CATCH 22 Syndrome

Below you will find more information about CATCH 22 Syndrome from Medigest. If you believe that you are suffering from any of the symptoms of CATCH 22 Syndrome it is important that you obtain an accurate diagnosis from a medical professional to ensure that you obtain the correct medication or treatment for your condition. There are medical conditions that carry similar symptoms associated with CATCH 22 Syndrome and therefore the information provided by Medigest is offered as a guideline only and should never be used in preference to seeking professional medical advice.

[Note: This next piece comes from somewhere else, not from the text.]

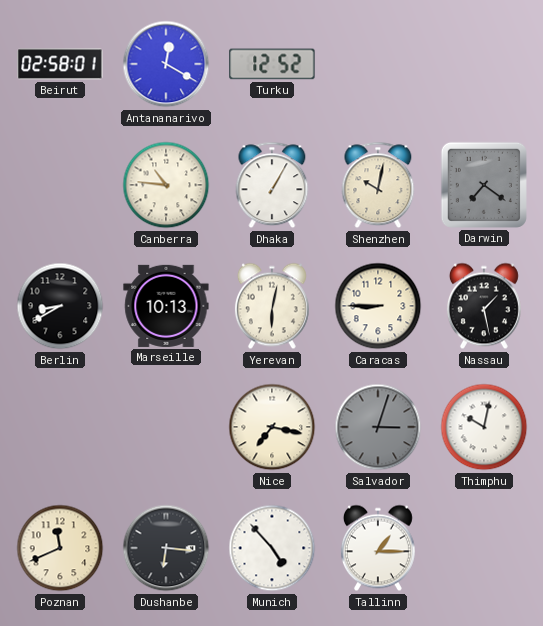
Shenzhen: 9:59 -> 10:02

The information relating to CATCH 22 Syndrome comes from a third party source and Medigest will not be held liable for any inaccuracies relating to the information shown.


CATCH 22 syndrome comprises an extensive range of developmental defects linked to microdeletions of chromosomal area 22q11.2. More known examples of CATCH 22 phenotype are Velo-Cardio-Facial syndrome, DiGeorge syndrome, and Opitz GBBB syndrome. The acronym CATCH 22 summarizes the major medical features of the 22q11.2 deletions.

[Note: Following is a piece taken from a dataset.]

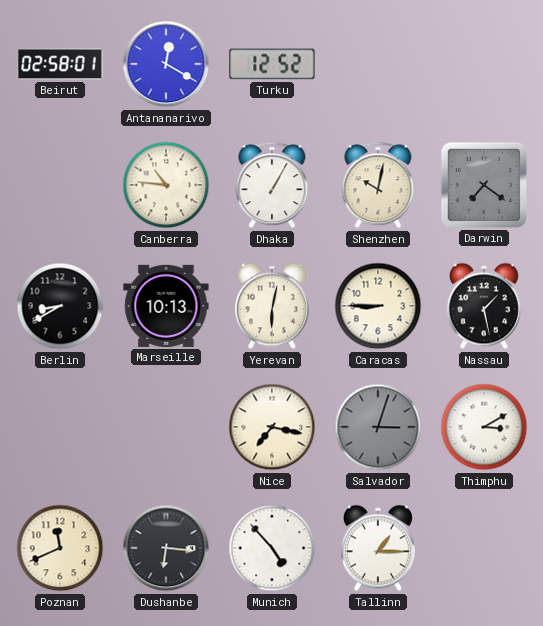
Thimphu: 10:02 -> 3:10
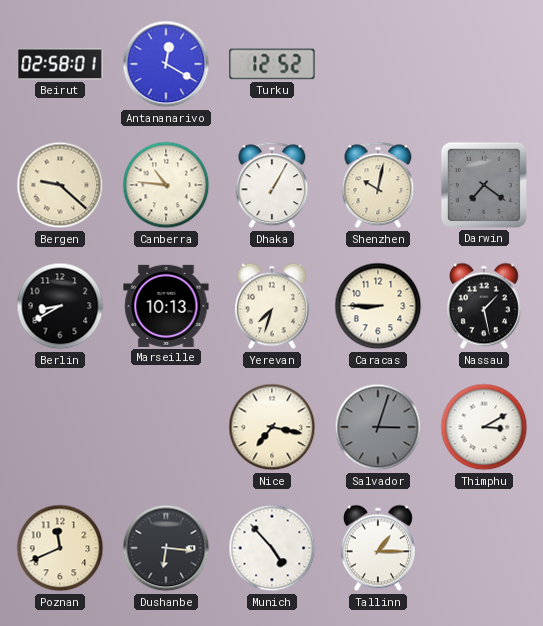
Bergen: none -> 9:22
Yerevan: 6:02 -> 7:33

The syndrome is detected through FISH or Fluorescence in Situ Hybridization with the use of DNA probes. This kind of genetic testing is extensively available for prenatal and clinical testing of the syndrome.


While researchers are currently developing genetic transplantation techniques, this disease has no existing genetic treatment yet. Treatment is mainly symptomatic, antibiotics are used to treat infections, and patients can undertake cardiac surgery for heart abnormalities.

Symptoms and Signs

The syndrome's symptoms vary extensively, even within members of one family; it also affects several parts of the human body. Characteristic symptoms and signs include inborn heart defects, cleft palate, learning disabilities, autism, immune deficiency, hearing loss, recurrent fungal or viral infections, and slight differences in features of the face.


CATCH 22 Syndrome is due to genetic deletions or loss of small portion of genetic material of the 22nd chromosome. Since expression pattern of every gene that maps the CATCH 22 area is similar, it is deemed that the area itself behaves like one functional structure; thus any disruption of the genes would be enough to cause the syndrome.